Now virtual reality is not just for gamers. The technology that allows users to battle monsters in virtual worlds has proven useful for everything. Now, VR headsets are goes in an elder’s life which provides memory care facilities to elders in the United States and abroad. It gives a chance to experience the sights and sounds of different places, joyful moments from their past and explore the experience that are physically inaccessible in real life due to age or poor health.
VR can be useful as a high-tech version of Reminiscence therapy, in which people with memory damages are encouraged to look at old photos, listen to music or examine once-familiar objects as a way to involve their minds to boost their mood.
A recent study involving a VR platform developed by Dallas-based Startup MyndVR showed that seniors are not only enjoyed using VR but also some appeared calmer and more alert afterward. MyndVR is among a few of the companies which are now developing VR for seniors, including London-based startup Virtue Health.

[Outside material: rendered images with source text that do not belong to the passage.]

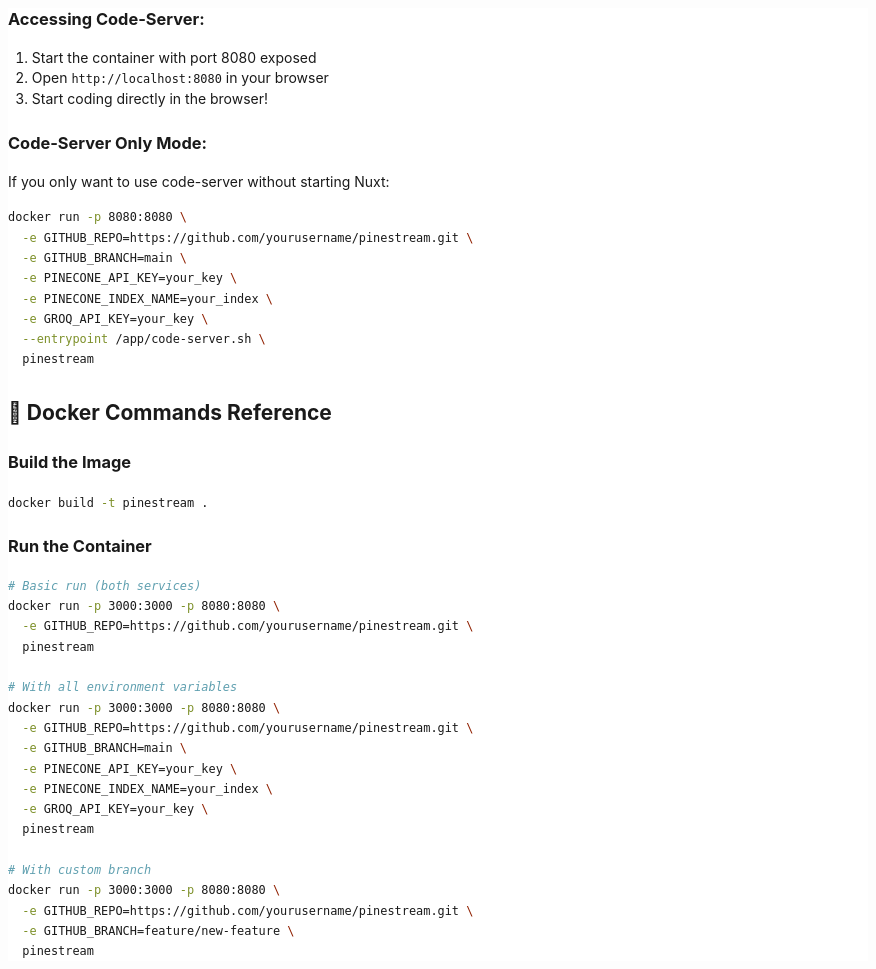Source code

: ### Accessing Code-Server:

1. Start the container with port 8080 exposed
2. Open `http://localhost:8080` in your browser
3. Start coding directly in the browser!

### Code-Server Only Mode:

If you only want to use code-server without starting Nuxt:

```bash
docker run -p 8080:8080 \
  -e GITHUB_REPO=https://github.com/yourusername/pinestream.git \
  -e GITHUB_BRANCH=main \
  -e PINECONE_API_KEY=your_key \
  -e PINECONE_INDEX_NAME=your_index \
  -e GROQ_API_KEY=your_key \
  --entrypoint /app/code-server.sh \
  pinestream
```

## 🔧 Docker Commands Reference

### Build the Image

```bash
docker build -t pinestream .
```

### Run the Container

```bash
# Basic run (both services)
docker run -p 3000:3000 -p 8080:8080 \
  -e GITHUB_REPO=https://github.com/yourusername/pinestream.git \
  pinestream

# With all environment variables
docker run -p 3000:3000 -p 8080:8080 \
  -e GITHUB_REPO=https://github.com/yourusername/pinestream.git \
  -e GITHUB_BRANCH=main \
  -e PINECONE_API_KEY=your_key \
  -e PINECONE_INDEX_NAME=your_index \
  -e GROQ_API_KEY=your_key \
  pinestream

# With custom branch
docker run -p 3000:3000 -p 8080:8080 \
  -e GITHUB_REPO=https://github.com/yourusername/pinestream.git \
  -e GITHUB_BRANCH=feature/new-feature \
  pinestream
```
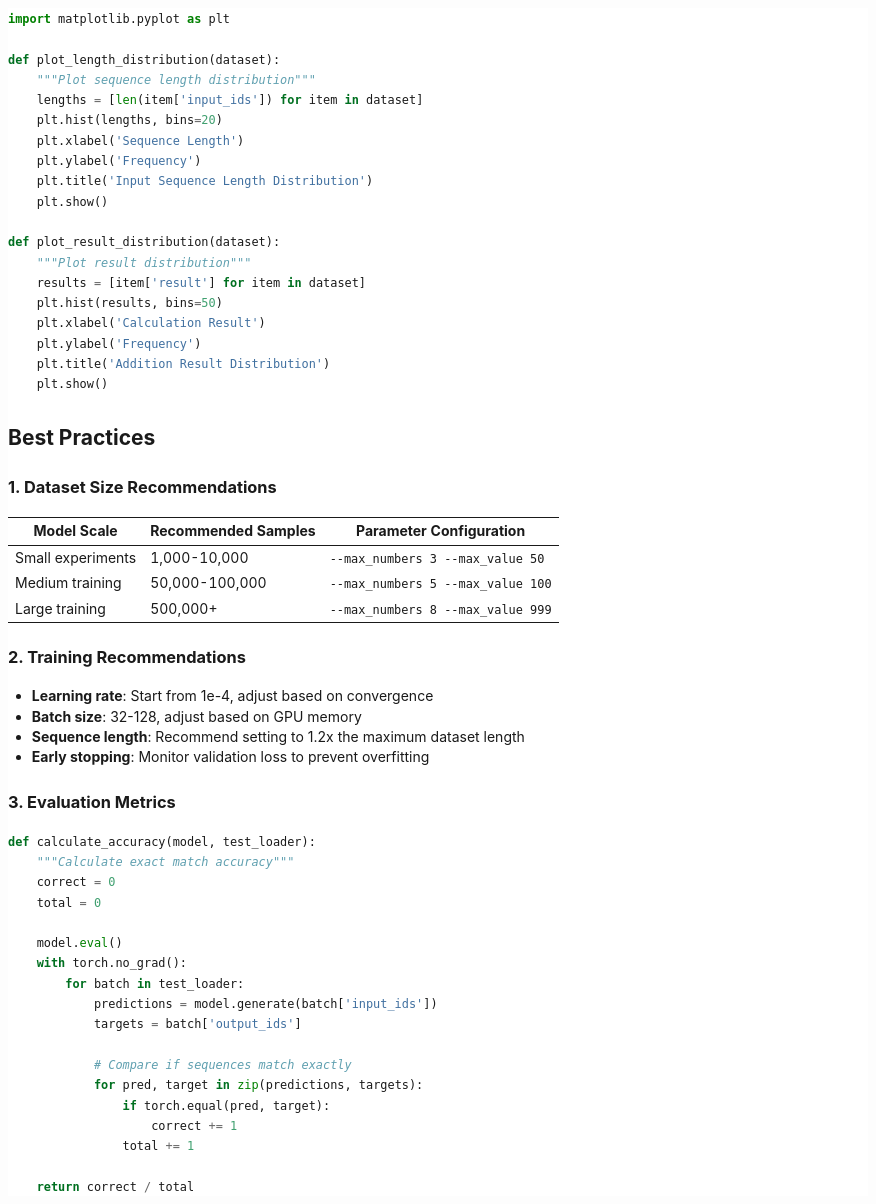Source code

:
 ```python
import matplotlib.pyplot as plt

def plot_length_distribution(dataset):
    """Plot sequence length distribution"""
    lengths = [len(item['input_ids']) for item in dataset]
    plt.hist(lengths, bins=20)
    plt.xlabel('Sequence Length')
    plt.ylabel('Frequency')
    plt.title('Input Sequence Length Distribution')
    plt.show()

def plot_result_distribution(dataset):
    """Plot result distribution"""
    results = [item['result'] for item in dataset]
    plt.hist(results, bins=50)
    plt.xlabel('Calculation Result')
    plt.ylabel('Frequency')
    plt.title('Addition Result Distribution')
    plt.show()
```

## Best Practices

### 1. Dataset Size Recommendations

| Model Scale | Recommended Samples | Parameter Configuration |
|-------------|-------------------|------------------------|
| Small experiments | 1,000-10,000 | `--max_numbers 3 --max_value 50` |
| Medium training | 50,000-100,000 | `--max_numbers 5 --max_value 100` |
| Large training | 500,000+ | `--max_numbers 8 --max_value 999` |

### 2. Training Recommendations

- **Learning rate**: Start from 1e-4, adjust based on convergence
- **Batch size**: 32-128, adjust based on GPU memory
- **Sequence length**: Recommend setting to 1.2x the maximum dataset length
- **Early stopping**: Monitor validation loss to prevent overfitting

### 3. Evaluation Metrics

```python
def calculate_accuracy(model, test_loader):
    """Calculate exact match accuracy"""
    correct = 0
    total = 0
    
    model.eval()
    with torch.no_grad():
        for batch in test_loader:
            predictions = model.generate(batch['input_ids'])
            targets = batch['output_ids']
            
            # Compare if sequences match exactly
            for pred, target in zip(predictions, targets):
                if torch.equal(pred, target):
                    correct += 1
                total += 1
    
    return correct / total
```
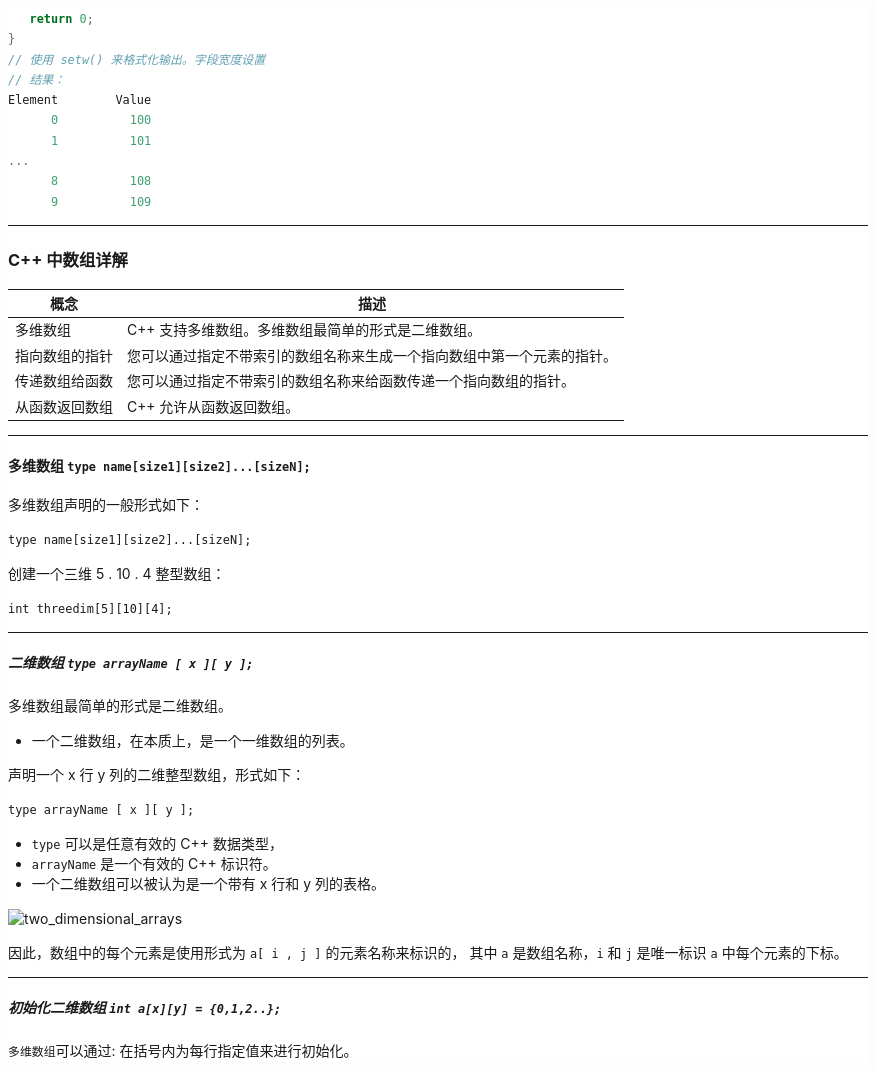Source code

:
 ```CPP
   return 0;
}
// 使用 setw() 来格式化输出。字段宽度设置
// 结果：
Element        Value
      0          100
      1          101
...
      8          108
      9          109
```

---

### C++ 中数组详解

概念	| 描述
---|---
多维数组	     | C++ 支持多维数组。多维数组最简单的形式是二维数组。
指向数组的指针	 | 您可以通过指定不带索引的数组名称来生成一个指向数组中第一个元素的指针。
传递数组给函数	 | 您可以通过指定不带索引的数组名称来给函数传递一个指向数组的指针。
从函数返回数组	 | C++ 允许从函数返回数组。

---

#### 多维数组 `type name[size1][size2]...[sizeN];`
多维数组声明的一般形式如下：

  `type name[size1][size2]...[sizeN];`

创建一个三维 5 . 10 . 4 整型数组：

  `int threedim[5][10][4];`

---

##### 二维数组 `type arrayName [ x ][ y ];`
多维数组最简单的形式是二维数组。
- 一个二维数组，在本质上，是一个一维数组的列表。

声明一个 x 行 y 列的二维整型数组，形式如下：

`type arrayName [ x ][ y ];`
- `type` 可以是任意有效的 C++ 数据类型，
- `arrayName` 是一个有效的 C++ 标识符。
- 一个二维数组可以被认为是一个带有 x 行和 y 列的表格。

![two_dimensional_arrays](https://i.imgur.com/k77j5uX.jpg)

因此，数组中的每个元素是使用形式为 `a[ i , j ]` 的元素名称来标识的，
其中 `a` 是数组名称，`i` 和 `j` 是唯一标识 `a` 中每个元素的下标。

---
##### 初始化二维数组 `int a[x][y] = {0,1,2..};`
`多维数组`可以通过: 在括号内为每行指定值来进行初始化。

Once, director of medical Virtual reality program, Albert Rizzo says at the University of Southern California’s Institute for Creative Technologies and an adviser to MyndVR, that while it is hard to precisely measure its benefits for seniors and dementia patients, “VR has the capability of creating emotionally evocative experiences. Your worst nightmare is that when you get older and you are going to end up in a home and see the same four walls all the time.”
The MyndVR says that now it is used in 30 states for senior facilities. It allows users to try a range of experiences, from touring cities around the world to watching various cultures. Users can also go back to their youth and experience their life at that age. The company charges around $350 to $2000 a month for the service from senior centers, depending on the specific services.
The Wayback, a London-based startup is focusing on VR for dementia patients. It will release its third history-inspired VR movie, which has scenes tied to iconic historical events. Now users will able to watch a live broadcast of the event from a cozy 1960s-style living room with their whole family. It also offers personalized virtual reality journeys that can take users to their childhood haunts by tapping into content available for services like Google Street View. The journeys are always based on suggestions from friends and family members, or from users.
The company targets to create an online portal, in which friends and family can use to create virtual tours for dementia patients. If VR proves beneficial to seniors as these companies are expecting to be, then it could be seen as a key part of life in senior centers.